# Selected passage

New estimates to complete the loop ranged from an additional $6-$12 million. The eastern part of the loop was later canceled as a cost-cutting measure. The boulevard that ran on top of the subway, Central Parkway, officially opened to traffic on October 1, 1928, and was followed by a week of public celebration. However, by the late 1920s, Prohibition had severely impacted the city, because alcoholic beverages, which were a major source of revenue for the city, were not allowed to be purchased. Still, as late as 1926 to 1927, new tunnels, such as the Hopple Street Tunnel, were being built.

Once it became apparent that the original rapid transit plan had failed, political infighting in City Hall stalled any new progress, due to an anti-City Hall campaign led by city manager Murray Seasongood beginning in 1920. Newspapers started to print articles arguing against the subway, using such rationales as the tight curves of the subway, and that its tunnels were too narrow to try to advocate against its completion.

Along with this, the cities of Norwood and Saint Bernard continuously negotiated with the city of Cincinnati, pushing construction back another year. Two more months were later piled on to the delay. Also, Brighton residents were upset with the blast damages destroying their property. The construction methods created suspicion to state examiners.

In January 1929, Seasongood – by then the Mayor – discontinued the Rapid Transit Commission, which until then had been in control of the subway's construction; that year, his own office took control of the project. Any hope of raising the money to complete the subway was further delayed with the stock market crash of 1929. Though few citizens owned automobiles when Mayor Hunt first planned rapid transit in 1910, their increasing usage helped fuel critics' arguments against a subway system. They began referring to the project as "Cincinnati's White Elephant." Even so, the "temporary" hiatus on construction was expected to end after the economy got better, and many Cincinnatians, including Seasongood, hoped that the subway would finally be completed.

# To do
A) In the passage on the Cincinnati subway, translate this sentence into Spanish: "The eastern part of the loop was later canceled as a cost-cutting measure."
B) Recast the paragraph of the Cincinnati subway passage that begins "Along with this, the cities of Norwood" as a bulleted list that keeps its main facts.
C) Carry on the passage about the Cincinnati subway from the point where it ends.

# Information shown
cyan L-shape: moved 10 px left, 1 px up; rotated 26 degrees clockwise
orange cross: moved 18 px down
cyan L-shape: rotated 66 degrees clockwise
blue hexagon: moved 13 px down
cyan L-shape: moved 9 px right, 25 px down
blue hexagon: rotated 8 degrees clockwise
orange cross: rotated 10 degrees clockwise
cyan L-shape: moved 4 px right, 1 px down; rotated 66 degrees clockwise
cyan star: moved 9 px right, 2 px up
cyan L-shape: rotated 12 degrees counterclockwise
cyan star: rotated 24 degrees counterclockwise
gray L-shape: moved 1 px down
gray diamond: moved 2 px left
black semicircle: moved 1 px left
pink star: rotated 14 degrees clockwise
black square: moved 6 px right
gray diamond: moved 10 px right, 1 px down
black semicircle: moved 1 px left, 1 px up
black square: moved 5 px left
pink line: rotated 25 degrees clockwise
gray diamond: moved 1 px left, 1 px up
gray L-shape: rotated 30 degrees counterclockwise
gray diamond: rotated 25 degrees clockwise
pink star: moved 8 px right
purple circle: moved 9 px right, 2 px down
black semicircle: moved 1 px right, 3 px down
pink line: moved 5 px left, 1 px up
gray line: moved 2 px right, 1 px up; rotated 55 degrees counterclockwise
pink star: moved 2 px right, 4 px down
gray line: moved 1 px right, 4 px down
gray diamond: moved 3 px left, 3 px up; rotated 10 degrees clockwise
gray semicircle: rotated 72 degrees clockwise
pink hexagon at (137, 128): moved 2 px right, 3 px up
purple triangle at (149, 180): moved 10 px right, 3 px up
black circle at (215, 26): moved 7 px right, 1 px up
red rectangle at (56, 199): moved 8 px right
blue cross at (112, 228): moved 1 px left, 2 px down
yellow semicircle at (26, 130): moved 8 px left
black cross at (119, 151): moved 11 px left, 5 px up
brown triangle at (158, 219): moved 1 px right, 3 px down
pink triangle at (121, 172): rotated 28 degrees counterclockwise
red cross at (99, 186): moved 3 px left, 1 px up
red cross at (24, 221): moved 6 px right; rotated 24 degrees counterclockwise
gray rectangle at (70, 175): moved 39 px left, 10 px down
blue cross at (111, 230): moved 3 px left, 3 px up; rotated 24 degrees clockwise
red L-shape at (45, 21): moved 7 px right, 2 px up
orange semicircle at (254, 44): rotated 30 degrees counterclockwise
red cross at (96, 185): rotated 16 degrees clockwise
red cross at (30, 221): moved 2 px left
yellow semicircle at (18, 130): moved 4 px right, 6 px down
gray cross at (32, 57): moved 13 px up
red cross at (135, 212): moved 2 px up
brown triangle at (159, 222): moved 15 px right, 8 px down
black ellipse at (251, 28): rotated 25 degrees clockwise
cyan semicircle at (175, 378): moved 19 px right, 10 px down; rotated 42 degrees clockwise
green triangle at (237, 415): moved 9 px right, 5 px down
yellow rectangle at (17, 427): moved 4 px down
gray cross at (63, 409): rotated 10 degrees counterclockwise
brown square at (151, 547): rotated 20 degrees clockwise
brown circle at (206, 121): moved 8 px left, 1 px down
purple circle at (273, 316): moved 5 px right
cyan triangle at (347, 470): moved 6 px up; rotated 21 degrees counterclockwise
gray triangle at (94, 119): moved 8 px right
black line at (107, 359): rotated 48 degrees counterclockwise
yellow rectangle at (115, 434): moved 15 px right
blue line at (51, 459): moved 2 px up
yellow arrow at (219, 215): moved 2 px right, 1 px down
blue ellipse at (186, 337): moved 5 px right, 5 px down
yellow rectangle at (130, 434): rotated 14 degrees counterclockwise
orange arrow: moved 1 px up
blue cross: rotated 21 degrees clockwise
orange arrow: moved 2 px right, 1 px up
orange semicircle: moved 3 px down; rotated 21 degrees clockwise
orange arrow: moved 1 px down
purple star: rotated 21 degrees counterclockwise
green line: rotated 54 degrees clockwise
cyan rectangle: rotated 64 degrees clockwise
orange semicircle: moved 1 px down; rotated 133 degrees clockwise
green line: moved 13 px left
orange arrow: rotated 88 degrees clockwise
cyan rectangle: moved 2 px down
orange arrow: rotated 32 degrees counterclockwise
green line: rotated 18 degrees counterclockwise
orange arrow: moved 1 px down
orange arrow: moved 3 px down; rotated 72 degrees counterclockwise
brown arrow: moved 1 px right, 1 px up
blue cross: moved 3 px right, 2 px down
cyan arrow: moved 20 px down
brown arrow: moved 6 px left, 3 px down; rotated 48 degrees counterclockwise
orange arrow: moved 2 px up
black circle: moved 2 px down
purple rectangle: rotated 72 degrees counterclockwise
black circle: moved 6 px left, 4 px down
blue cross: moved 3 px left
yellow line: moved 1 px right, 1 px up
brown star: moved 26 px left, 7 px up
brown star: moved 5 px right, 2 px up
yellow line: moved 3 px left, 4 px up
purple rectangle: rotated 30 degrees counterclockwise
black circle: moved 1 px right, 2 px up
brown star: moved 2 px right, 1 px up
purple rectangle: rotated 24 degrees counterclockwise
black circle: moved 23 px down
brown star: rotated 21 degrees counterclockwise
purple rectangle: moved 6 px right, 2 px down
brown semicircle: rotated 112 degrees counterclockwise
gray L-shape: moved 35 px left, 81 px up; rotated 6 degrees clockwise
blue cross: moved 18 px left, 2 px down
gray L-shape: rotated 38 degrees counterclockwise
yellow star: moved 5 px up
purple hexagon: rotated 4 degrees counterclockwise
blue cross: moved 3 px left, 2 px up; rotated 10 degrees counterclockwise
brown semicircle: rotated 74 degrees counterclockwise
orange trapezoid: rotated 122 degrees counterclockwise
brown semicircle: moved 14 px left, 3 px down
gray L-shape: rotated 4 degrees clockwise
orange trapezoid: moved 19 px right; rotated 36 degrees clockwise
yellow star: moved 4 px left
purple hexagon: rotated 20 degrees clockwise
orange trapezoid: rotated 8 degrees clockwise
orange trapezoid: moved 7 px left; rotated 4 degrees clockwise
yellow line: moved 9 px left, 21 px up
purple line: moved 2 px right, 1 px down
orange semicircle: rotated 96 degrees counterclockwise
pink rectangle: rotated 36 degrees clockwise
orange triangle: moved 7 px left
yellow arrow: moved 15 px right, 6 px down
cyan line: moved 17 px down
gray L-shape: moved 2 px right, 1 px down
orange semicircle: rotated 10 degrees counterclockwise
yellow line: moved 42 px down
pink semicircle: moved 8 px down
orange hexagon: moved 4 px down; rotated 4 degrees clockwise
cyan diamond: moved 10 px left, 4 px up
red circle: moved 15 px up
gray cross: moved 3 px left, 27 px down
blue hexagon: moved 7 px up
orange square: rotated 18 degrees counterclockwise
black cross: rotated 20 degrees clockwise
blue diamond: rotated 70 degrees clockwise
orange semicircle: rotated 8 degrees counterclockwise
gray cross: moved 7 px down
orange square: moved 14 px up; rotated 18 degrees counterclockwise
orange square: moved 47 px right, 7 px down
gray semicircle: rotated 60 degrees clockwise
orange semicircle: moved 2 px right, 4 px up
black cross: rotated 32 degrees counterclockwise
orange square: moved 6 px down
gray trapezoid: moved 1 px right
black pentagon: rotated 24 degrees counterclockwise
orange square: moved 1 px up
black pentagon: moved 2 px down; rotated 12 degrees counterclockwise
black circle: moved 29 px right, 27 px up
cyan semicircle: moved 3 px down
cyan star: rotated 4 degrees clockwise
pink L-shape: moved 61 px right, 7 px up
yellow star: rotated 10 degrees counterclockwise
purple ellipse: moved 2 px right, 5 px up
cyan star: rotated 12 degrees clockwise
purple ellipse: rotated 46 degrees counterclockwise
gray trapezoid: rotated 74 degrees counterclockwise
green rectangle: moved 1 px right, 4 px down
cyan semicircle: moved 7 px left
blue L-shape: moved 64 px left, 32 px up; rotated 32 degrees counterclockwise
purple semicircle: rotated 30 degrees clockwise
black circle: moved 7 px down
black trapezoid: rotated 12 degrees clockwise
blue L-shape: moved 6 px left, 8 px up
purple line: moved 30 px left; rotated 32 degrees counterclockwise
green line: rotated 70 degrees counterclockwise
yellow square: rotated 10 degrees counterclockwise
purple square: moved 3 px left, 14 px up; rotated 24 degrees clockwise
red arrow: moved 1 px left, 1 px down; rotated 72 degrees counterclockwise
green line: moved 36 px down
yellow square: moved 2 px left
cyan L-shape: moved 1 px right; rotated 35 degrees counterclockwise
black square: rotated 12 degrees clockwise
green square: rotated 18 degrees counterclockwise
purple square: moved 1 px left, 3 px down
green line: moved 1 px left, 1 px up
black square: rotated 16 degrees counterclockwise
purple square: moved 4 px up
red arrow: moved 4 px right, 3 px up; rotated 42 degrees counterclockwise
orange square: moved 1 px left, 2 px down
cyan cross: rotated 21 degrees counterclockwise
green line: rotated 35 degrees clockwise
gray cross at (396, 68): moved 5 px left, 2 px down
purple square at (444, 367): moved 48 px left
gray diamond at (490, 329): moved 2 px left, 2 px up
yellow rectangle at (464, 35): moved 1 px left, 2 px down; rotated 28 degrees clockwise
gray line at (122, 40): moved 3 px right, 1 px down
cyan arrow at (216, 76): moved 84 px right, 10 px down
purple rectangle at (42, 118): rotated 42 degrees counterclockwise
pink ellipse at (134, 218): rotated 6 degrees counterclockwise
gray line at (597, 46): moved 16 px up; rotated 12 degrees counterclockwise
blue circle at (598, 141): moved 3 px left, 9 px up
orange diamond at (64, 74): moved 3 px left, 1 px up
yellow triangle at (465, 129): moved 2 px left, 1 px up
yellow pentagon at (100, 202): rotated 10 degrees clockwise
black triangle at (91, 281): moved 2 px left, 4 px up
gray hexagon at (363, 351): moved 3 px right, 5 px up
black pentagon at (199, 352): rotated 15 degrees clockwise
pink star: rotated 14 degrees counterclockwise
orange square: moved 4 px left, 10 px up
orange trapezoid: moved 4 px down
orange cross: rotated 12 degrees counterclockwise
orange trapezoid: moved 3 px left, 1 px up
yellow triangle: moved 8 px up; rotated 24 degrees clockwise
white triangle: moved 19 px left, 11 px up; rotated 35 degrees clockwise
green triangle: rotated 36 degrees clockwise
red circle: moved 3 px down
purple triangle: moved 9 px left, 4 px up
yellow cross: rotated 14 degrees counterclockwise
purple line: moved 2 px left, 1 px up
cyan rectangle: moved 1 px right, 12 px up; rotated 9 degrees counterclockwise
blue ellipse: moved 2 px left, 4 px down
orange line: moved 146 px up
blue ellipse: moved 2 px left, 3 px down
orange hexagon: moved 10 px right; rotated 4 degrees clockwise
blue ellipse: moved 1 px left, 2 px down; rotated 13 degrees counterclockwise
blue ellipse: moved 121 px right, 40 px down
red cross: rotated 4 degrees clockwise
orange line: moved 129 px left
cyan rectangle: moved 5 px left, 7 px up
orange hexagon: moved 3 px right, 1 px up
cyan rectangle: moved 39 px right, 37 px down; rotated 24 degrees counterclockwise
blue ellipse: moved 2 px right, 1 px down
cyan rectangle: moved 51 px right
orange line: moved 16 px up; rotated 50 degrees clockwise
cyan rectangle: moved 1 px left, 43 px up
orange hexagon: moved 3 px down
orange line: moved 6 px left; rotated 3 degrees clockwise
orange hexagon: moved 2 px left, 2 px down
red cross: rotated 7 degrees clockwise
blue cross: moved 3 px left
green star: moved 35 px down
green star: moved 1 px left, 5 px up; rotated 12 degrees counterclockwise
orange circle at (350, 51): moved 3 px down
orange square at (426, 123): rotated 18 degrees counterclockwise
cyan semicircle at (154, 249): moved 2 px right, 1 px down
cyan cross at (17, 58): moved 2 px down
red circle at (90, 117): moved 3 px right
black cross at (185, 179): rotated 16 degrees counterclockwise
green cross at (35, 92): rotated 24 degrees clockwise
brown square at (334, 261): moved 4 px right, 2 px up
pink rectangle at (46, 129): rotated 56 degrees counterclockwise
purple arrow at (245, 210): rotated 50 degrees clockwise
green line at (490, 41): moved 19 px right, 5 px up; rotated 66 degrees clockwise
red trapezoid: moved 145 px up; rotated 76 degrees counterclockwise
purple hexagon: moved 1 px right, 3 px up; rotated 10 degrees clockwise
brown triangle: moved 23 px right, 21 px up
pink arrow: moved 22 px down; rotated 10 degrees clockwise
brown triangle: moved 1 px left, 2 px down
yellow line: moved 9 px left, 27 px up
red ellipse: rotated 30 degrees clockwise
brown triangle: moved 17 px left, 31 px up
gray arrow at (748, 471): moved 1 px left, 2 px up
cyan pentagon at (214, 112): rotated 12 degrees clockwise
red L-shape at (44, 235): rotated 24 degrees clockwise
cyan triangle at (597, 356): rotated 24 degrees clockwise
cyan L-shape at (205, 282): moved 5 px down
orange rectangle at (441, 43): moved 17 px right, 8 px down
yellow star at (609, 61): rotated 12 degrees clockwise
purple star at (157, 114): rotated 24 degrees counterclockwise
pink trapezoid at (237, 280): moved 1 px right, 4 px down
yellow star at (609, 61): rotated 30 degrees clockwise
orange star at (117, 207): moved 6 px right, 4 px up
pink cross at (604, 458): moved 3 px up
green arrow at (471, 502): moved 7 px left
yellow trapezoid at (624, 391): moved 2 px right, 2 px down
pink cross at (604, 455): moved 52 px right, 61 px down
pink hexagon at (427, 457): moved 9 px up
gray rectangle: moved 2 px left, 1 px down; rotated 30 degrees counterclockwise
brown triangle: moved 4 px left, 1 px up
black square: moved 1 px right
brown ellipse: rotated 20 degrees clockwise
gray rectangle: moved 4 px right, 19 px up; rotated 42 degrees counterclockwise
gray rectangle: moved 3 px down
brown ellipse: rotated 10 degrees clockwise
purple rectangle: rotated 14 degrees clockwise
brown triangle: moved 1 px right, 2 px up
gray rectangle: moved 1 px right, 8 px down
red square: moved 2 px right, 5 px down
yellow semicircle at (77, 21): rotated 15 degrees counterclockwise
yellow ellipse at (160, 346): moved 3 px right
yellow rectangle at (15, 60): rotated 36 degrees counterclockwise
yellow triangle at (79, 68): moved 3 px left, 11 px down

# Results for the exercise
A) La parte oriental del circuito se canceló más tarde como medida de reducción de costos.

B)
- Continued negotiations among Norwood, Saint Bernard and Cincinnati pushed construction back another year.
- Two more months were later added to the delay.
- Brighton residents were upset that blast damage was destroying their property.
- The construction methods made state examiners suspicious.

C)
Attempts at revival
There have been many attempts to complete the tunnels, but the reasons why the subway was never completed or used for another significant purpose are unclear. In 1936 the city commissioned the Engineers' Club of Cincinnati to produce a report on how to use the unfinished rapid transit property. The report could not find any use for the tunnels other than what they had been designed for. Because the city's needs had changed from twenty years earlier, the report suggested that the subway "should be forgotten". In 1939 the tunnels were researched for possible automobile traffic, but were found to be unsuitable for that use. In 1940 the city sought the advice of several experts to settle once and for all the fate of the subway. The report recommended placing all streetcar and trolley transportation underground (i.e., a subway), but Cincinnati already had too many other expensive public projects underway. In any case, the plan was put on hold yet again when the United States entered World War II in 1941.

During World War II the city was focused on wartime rationing, so completing the subway was not a high priority. The tunnels were suggested as possible air raid shelters, but the idea was never implemented. Underground storage of commercial and military supplies was also proposed as a use for the tunnels, or as a pathway to bring freight into the heart of the city, but both ideas were rejected because they would delay bringing mass transit to Cincinnati. After the war ended the City Planning Commission decided to not include the subway in its plans. Instead, the commission would use the loop's right-of-way as pathways for Interstate 75 and the Norwood Lateral. Then, in the 1950s, a massive  water main was laid in the northbound tunnel to save $300,000 by not digging a new tunnel for the water main. According to the engineering firm Parsons Brinckerhoff, a redundant water main was installed during the construction of Fort Washington Way so the water main in the subway could be removed easily. There is also an escape clause in Ordinance No. 154-1956 that states, "in the event said section of the rapid transit subway is, at some future date, needed for rapid transit purposes, the Water Works shall remove said main at its sole cost."

In the 1960s, Hamilton county proposed the Liberty Street station be turned into a bomb shelter. However, the result was a very weak attempt at a fallout shelter that would not have provided much for those residing in it. There were also suggestions by investors to turn the tunnels into passages for freight trains, but that project failed due to the sharp turns existing in the tunnels that freight trains could not handle.

The subway bonds were paid off in 1966 at a total cost of $13,019,982.45. Around that time Meier's Wine Cellars Inc. wanted to use the subway tunnels to store wine, as well as install a bottling operation to draw tourists, but it fell through due to a lack of proper building codes. In the 1970s Nick Clooney wanted to turn parts of the tunnel into an underground mall and a night club, but that fell through early on due to insurance issues. In the 1980s the city pitched the tunnels to Hollywood filmmakers as a location to shoot subway scenes. In particular, the location was presented to the makers of Batman Forever, but as of 2008 the tunnels had not been used in any feature films.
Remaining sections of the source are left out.